European equities climbed, posting their longest weekly winning streak since July as investors resumed a rotation into economically sensitive sectors on optimism about COVID-19 vaccines.
The STOXX Europe 600 Index added 0.52 percent to close at 389.61, with miners and energy shares leading the advance. The benchmark is trading near a nine-month high, and was up 1.15 percent — its third straight week of gains.
While the rally paused on Thursday, traders on Friday looked past disputes over stimulus programs in Europe and the US. Hopes of a return to economic normalcy have spurred a sharp rotation into cyclicals and value shares this month, pushing the STOXX 600 toward its biggest monthly gain on record.
“Will 2021 be a good year for European equities? Yes, in our view,” Societe Generale strategists led by Roland Kaloyan wrote in a note. “Like a rising tide lifting all boats, all the laggards have rebounded. Looking ahead, the market is likely to be more selective and companies with structural issues may be left behind.”
Among notable movers, Sage Group PLC slid 13 percent after forecasting slower recurring sales growth next year.
Meanwhile, Banco BPM SpA advanced on speculation of a potential combination with Italian lender BPER Banca SpA.
The STOXX 600 has now recovered more than two-thirds of its declines related to the COVID-19 pandemic. Virus losers including banks and energy shares have rallied strongly, up more than 27 percent each this month.
“With vaccines newsflow accelerating, investors are rediscovering that diversification is key,” Oddo BHF strategist Sylvain Goyon said. “That trend will undoubtedly continue, and with it the value/cyclical rotation, but it may not be a smooth ride.”
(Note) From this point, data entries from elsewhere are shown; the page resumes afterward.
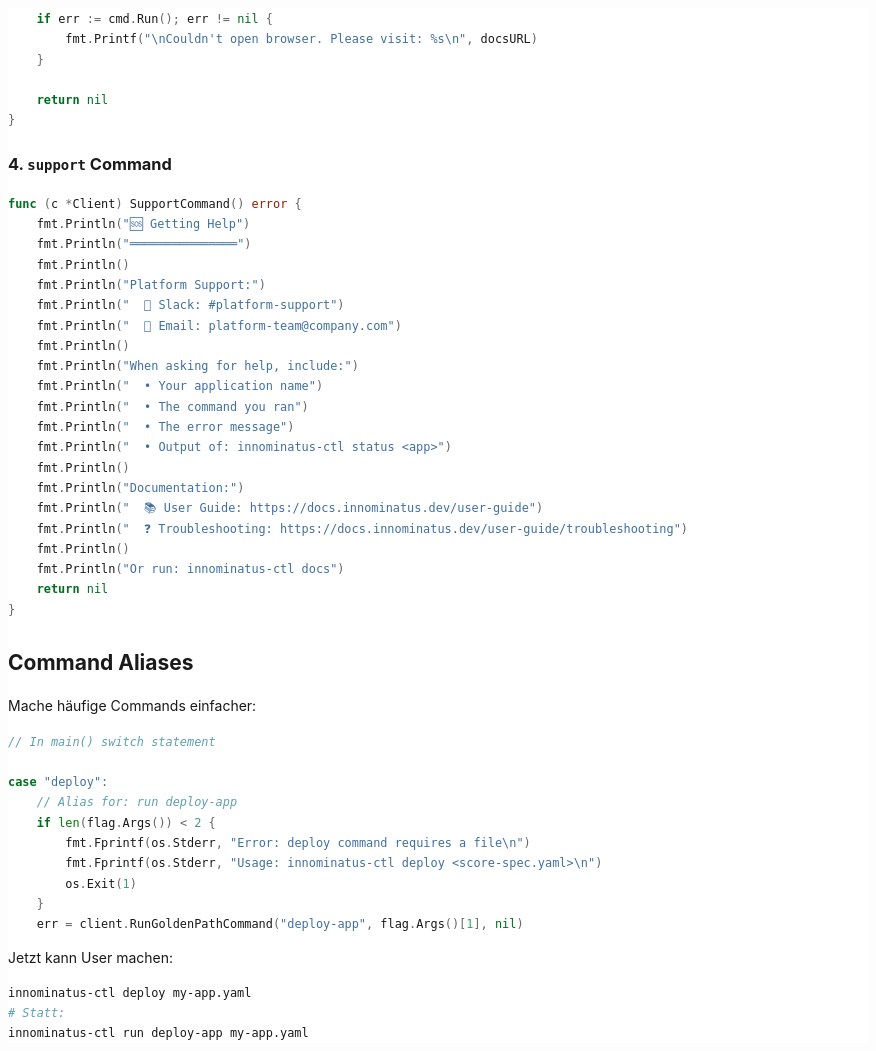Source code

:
 ```go
	if err := cmd.Run(); err != nil {
		fmt.Printf("\nCouldn't open browser. Please visit: %s\n", docsURL)
	}

	return nil
}
```

### 4. `support` Command

```go
func (c *Client) SupportCommand() error {
	fmt.Println("🆘 Getting Help")
	fmt.Println("═══════════════")
	fmt.Println()
	fmt.Println("Platform Support:")
	fmt.Println("  💬 Slack: #platform-support")
	fmt.Println("  📧 Email: platform-team@company.com")
	fmt.Println()
	fmt.Println("When asking for help, include:")
	fmt.Println("  • Your application name")
	fmt.Println("  • The command you ran")
	fmt.Println("  • The error message")
	fmt.Println("  • Output of: innominatus-ctl status <app>")
	fmt.Println()
	fmt.Println("Documentation:")
	fmt.Println("  📚 User Guide: https://docs.innominatus.dev/user-guide")
	fmt.Println("  ❓ Troubleshooting: https://docs.innominatus.dev/user-guide/troubleshooting")
	fmt.Println()
	fmt.Println("Or run: innominatus-ctl docs")
	return nil
}
```

## Command Aliases

Mache häufige Commands einfacher:

```go
// In main() switch statement

case "deploy":
	// Alias for: run deploy-app
	if len(flag.Args()) < 2 {
		fmt.Fprintf(os.Stderr, "Error: deploy command requires a file\n")
		fmt.Fprintf(os.Stderr, "Usage: innominatus-ctl deploy <score-spec.yaml>\n")
		os.Exit(1)
	}
	err = client.RunGoldenPathCommand("deploy-app", flag.Args()[1], nil)
```

Jetzt kann User machen:
```bash
innominatus-ctl deploy my-app.yaml
# Statt:
innominatus-ctl run deploy-app my-app.yaml
```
London’s FTSE 100 on Friday inched higher, logging its third straight week of gains, on the prospect of easing COVID-19 restrictions, optimism around a vaccine and hopes of an EU trade deal.
After rising as much as 0.8 percent in afternoon trade, the blue-chip index closed 0.27 percent higher at 6,351.45, boosted by aero and pharmaceutical stocks, with energy and mining shares also tracking commodity prices higher.
Data showed that British retail sales last month rose a higher-than-anticipated 1.2 percent ahead of the recent restrictions, while consumer confidence sank to a six-month low this month.
A Reuters poll found that the UK is on course for a double-dip recession as a result of the renewed lockdown measures.
“We are having catch-up of exuberance around a possible vaccine and an end to the COVID-19 uncertainty,” Brooks Macdonald chief investment officer Edward Park said. “Market is taking all data with a pinch of salt because there’s so much uncertainty about how the level of restrictions will need to be over the coming few weeks.”
Meanwhile, British Secretary of State for Health and Social Care Matt Hancock said that the government might allow a Christmas period with less stringent restrictions as domestic COVID-19 cases were starting to flatten.
The FTSE 100 rose only 0.55 percent for the week, following a jump of about 13 percent in the past two weeks, as uncertainty over EU trade negotiations also capped gains.
The EU’s chief executive on Friday said that better progress towards a trade deal with Britain had been made the last few days, but there was still a lot of work to do for an agreement to be in place by the end-of-year deadline.